Guna optimalisasi ke depan, menurut Dewi, dibutuhkan sejumlah langkah, antara lain meminta presiden memimpin langsung pelaksanaan reformasi agraria yang paralel dengan penyelesaian konflik agraria struktural. Pada tataran regulasi, pemerintah juga perlu segera mengesahkan revisi peraturan presiden tentang reforma agraria sesuai dengan aspirasi dan tuntutan perbaikan dari bawah.
”Dari sisi implementasi, secara serius dan setara kementerian yang terlibat membuka partisipasi aktif masyarakat sipil dan gerakan reforma agraria dalam mendaftarkan lokasi prioritas.

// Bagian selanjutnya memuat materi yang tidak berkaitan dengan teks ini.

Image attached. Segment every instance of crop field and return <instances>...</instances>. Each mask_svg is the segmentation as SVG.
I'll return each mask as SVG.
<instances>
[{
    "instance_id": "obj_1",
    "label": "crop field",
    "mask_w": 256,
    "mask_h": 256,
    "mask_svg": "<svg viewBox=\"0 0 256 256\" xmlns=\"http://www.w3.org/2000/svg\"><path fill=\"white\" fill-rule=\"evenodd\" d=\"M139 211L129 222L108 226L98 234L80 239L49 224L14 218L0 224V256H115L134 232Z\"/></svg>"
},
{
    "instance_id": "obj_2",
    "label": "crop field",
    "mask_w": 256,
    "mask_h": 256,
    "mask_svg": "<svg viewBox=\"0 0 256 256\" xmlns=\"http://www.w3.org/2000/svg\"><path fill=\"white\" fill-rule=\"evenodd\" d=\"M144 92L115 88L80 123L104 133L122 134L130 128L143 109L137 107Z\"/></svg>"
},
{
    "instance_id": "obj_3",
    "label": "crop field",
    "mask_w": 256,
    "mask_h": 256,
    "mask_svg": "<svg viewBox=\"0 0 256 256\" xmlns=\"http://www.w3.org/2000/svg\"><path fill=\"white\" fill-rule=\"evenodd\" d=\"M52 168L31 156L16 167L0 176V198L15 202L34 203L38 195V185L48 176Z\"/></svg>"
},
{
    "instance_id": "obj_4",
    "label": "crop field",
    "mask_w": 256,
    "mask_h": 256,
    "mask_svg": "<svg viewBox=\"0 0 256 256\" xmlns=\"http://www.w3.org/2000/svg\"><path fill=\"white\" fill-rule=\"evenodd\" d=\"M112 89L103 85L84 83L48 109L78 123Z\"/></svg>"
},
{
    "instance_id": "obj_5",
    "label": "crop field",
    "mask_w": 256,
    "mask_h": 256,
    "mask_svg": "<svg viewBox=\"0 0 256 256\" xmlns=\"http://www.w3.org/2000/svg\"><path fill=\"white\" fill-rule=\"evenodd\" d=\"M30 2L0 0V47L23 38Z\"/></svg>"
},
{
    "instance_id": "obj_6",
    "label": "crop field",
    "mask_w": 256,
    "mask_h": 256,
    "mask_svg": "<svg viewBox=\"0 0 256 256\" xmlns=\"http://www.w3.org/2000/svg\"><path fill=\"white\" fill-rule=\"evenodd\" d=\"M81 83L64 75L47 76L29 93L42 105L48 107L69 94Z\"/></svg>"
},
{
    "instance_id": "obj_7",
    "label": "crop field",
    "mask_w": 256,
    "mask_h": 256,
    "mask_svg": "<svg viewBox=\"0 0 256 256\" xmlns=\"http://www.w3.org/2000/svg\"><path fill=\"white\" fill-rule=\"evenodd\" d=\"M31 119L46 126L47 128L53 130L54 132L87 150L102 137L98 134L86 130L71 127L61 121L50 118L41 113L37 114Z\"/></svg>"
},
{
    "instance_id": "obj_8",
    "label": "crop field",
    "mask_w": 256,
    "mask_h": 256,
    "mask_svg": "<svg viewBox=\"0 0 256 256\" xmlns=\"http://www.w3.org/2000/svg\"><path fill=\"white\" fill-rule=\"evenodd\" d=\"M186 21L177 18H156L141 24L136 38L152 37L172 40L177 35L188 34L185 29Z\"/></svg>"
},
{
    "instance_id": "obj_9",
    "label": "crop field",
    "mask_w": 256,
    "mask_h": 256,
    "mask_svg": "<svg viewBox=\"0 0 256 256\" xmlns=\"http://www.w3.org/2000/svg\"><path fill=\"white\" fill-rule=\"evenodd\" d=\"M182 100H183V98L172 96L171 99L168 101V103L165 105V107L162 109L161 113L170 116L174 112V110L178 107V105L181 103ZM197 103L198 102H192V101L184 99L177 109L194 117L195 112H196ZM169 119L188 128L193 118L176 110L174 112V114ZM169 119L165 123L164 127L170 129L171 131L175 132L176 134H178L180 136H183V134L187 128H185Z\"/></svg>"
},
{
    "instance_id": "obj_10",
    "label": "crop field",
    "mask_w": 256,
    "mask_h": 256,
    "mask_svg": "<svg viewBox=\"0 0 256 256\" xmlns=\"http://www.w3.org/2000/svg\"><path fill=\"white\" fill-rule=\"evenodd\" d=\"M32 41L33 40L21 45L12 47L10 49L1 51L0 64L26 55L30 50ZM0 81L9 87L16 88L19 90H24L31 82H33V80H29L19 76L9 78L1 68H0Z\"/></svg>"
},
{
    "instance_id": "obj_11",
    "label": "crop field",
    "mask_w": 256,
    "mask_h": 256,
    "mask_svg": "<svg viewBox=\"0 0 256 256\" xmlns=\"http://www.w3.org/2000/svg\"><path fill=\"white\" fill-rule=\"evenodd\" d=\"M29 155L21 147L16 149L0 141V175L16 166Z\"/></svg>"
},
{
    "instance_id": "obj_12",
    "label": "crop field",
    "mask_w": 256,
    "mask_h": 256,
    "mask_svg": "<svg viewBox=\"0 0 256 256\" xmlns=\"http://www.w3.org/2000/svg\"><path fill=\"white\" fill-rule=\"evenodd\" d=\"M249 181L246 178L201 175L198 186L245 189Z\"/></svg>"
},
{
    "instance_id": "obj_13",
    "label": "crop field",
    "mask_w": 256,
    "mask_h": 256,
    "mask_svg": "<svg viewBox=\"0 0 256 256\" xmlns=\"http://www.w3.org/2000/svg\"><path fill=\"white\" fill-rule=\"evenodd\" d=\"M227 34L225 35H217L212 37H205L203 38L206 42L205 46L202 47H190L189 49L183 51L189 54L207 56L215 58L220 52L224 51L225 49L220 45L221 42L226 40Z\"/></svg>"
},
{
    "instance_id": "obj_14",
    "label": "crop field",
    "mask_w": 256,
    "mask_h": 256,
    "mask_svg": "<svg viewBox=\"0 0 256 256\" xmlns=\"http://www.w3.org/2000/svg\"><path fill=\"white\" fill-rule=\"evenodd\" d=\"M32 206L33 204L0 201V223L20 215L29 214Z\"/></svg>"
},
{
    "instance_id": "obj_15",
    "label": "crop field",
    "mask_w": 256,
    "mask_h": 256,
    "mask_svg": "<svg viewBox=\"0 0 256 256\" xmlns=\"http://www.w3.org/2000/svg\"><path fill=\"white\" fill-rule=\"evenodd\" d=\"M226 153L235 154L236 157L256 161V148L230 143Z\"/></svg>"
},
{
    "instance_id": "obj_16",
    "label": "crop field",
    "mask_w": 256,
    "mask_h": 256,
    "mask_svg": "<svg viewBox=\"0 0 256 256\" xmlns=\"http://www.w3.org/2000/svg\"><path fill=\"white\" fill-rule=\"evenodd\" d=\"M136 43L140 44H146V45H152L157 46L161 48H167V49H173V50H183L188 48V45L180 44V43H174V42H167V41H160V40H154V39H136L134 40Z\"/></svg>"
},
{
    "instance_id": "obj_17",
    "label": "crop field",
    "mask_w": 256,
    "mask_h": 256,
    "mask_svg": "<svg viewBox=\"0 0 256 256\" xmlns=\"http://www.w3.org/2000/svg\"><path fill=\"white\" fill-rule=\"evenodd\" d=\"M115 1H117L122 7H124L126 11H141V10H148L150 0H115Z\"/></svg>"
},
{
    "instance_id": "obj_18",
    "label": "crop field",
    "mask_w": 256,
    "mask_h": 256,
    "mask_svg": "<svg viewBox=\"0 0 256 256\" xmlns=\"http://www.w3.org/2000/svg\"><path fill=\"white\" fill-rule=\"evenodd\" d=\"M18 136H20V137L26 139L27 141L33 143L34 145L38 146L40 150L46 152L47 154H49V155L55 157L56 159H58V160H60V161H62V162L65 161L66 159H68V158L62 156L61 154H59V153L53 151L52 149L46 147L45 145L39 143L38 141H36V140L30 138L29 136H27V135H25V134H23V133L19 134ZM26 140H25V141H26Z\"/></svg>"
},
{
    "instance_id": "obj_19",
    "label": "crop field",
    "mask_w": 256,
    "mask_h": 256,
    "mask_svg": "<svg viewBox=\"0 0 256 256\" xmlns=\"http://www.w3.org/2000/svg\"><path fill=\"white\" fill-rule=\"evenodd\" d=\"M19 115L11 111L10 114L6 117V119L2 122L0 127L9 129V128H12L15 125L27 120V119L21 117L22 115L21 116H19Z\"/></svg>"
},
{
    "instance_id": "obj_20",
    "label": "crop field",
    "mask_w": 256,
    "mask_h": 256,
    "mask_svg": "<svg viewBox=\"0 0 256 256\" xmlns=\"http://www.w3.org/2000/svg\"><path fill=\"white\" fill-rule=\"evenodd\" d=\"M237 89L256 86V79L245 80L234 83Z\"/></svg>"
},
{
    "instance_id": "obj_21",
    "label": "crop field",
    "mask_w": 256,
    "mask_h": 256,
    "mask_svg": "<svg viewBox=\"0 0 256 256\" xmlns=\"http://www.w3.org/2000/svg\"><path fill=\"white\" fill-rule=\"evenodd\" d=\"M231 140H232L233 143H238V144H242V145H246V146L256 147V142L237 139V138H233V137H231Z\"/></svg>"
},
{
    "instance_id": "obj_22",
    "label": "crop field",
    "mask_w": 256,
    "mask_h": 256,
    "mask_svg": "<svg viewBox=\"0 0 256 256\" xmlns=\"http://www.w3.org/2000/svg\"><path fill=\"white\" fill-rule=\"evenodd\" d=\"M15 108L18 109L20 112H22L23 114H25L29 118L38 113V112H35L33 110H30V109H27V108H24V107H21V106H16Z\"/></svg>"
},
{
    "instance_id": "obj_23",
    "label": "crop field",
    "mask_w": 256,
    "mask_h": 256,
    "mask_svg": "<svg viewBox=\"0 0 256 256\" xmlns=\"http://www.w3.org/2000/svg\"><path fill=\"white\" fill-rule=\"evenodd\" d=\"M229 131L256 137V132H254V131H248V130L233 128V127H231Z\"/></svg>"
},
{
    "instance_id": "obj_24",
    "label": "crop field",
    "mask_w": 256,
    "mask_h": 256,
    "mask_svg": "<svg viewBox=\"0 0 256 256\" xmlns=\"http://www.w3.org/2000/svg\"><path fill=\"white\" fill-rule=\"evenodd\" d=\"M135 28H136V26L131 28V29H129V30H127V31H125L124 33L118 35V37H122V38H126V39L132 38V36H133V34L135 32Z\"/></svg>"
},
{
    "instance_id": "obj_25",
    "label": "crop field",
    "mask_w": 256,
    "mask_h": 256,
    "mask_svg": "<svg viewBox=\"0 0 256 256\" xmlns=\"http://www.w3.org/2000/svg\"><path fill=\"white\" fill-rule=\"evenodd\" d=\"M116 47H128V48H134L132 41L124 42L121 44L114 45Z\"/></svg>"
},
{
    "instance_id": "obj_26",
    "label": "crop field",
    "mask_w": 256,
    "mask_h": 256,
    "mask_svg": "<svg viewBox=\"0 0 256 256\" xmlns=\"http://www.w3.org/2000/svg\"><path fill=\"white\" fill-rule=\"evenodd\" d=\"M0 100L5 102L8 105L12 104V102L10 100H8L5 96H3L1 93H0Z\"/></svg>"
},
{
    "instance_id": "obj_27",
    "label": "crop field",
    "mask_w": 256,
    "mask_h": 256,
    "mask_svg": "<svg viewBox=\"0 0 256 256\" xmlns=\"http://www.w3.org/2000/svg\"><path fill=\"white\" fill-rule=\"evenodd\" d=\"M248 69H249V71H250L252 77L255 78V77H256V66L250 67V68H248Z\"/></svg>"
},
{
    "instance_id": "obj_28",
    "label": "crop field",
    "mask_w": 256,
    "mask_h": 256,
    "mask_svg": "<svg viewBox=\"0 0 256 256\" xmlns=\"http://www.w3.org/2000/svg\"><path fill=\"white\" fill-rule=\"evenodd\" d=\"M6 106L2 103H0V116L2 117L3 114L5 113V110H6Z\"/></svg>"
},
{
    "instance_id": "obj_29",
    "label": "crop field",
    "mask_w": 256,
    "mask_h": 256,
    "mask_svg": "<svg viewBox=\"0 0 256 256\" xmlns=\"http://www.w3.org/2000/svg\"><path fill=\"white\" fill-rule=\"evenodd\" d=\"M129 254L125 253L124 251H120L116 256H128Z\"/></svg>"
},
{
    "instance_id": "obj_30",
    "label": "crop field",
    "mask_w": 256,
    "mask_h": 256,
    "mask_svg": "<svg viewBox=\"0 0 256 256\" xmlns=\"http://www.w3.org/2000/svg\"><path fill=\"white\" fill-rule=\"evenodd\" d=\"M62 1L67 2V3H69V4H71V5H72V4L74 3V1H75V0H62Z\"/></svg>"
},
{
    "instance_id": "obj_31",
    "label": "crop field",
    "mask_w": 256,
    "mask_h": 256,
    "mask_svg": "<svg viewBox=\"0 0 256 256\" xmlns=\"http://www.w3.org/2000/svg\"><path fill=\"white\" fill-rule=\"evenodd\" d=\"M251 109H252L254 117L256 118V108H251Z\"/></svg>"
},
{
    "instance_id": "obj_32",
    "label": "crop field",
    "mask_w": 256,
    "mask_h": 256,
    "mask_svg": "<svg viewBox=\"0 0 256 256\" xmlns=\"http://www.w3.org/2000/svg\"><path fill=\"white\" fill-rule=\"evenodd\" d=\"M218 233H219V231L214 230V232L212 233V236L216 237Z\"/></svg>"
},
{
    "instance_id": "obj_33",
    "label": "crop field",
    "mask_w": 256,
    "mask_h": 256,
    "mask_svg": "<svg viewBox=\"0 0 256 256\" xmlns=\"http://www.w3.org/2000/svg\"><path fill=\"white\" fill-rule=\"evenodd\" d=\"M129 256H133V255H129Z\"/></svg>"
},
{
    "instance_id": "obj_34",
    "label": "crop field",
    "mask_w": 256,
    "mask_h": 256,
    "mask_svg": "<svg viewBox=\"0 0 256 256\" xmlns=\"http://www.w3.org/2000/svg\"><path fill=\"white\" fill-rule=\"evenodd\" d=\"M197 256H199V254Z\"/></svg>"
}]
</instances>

Mulai prioritaskan proses dari bawah ke atas dan buka ruang bagi masyarakat ataupun petani untuk mendaftarkan lokasi prioritas dan mengorganisasikan penerima manfaat,” tuturnya.
Sistem administrasi
Anggota Ombudsman RI, Alamsyah Saragih, mengatakan, pihaknya melihat sejumlah aspek yang perlu dibenahi jika ingin mempercepat realisasi reforma agraria. Menurut dia, harus ada dukungan politik yang kuat dengan tidak hanya membentuk gugus tugas reforma agraria, tetapi juga membuat sistem administrasi sehingga memudahkan Ombudsman melihat dan menangani aduan masyarakat.
”Harus dibuat juga sistem requirement persyaratan tentang rencana ekonomi rakyat. Tidak mungkin orang masuk menjadi subyek reforma agraria tanpa memiliki rencana ekonomi kerakyatan dan memiliki satu kelembagaan sosial ekonomi. Selain itu, perlu dibuat juga sistem pengendalian dan evaluasi,” ucapnya.
Direktur Jenderal Planologi Kehutanan dan Tata Lingkungan Kementerian Lingkungan Hidup dan Kehutanan (KLHK) Sigit Hardwinarto mengatakan, terkait dengan TORA, pelaksanaan kegiatan ini dikoordinasi oleh Kementerian Koordinator Bidang Perekonomian. Dalam prosedur pelaksanaannya juga telah diatur bahwa masyarakat dapat mengusulkan obyek reforma agraria dan dihimpun oleh bupati/wali kota, lalu diajukan ke pusat oleh gubernur.
”Setiap dua kali setahun KLHK juga mengeluarkan peta indikatif untuk TORA guna memetakan permukiman, lahan garapan, dan sebagainya. Peta indikatif ini pasti tidak sempurna luasnya wilayah kita sehingga muncul tim inventarisasi yang beranggotakan mulai dari pemerintah usat, daerah, hingga masyarakat,” katanya.
Sementara terkait dengan konflik agraria, Sigit mengakui bahwa penyelesaiannya tidak mudah. Masalah konflik agraria saat ini ditangani oleh Kantor Staf Presiden. Sementara dari KLHK, Sigit menyebut telah disusun waktu perencanaan untuk penyelesaian konflik agraria.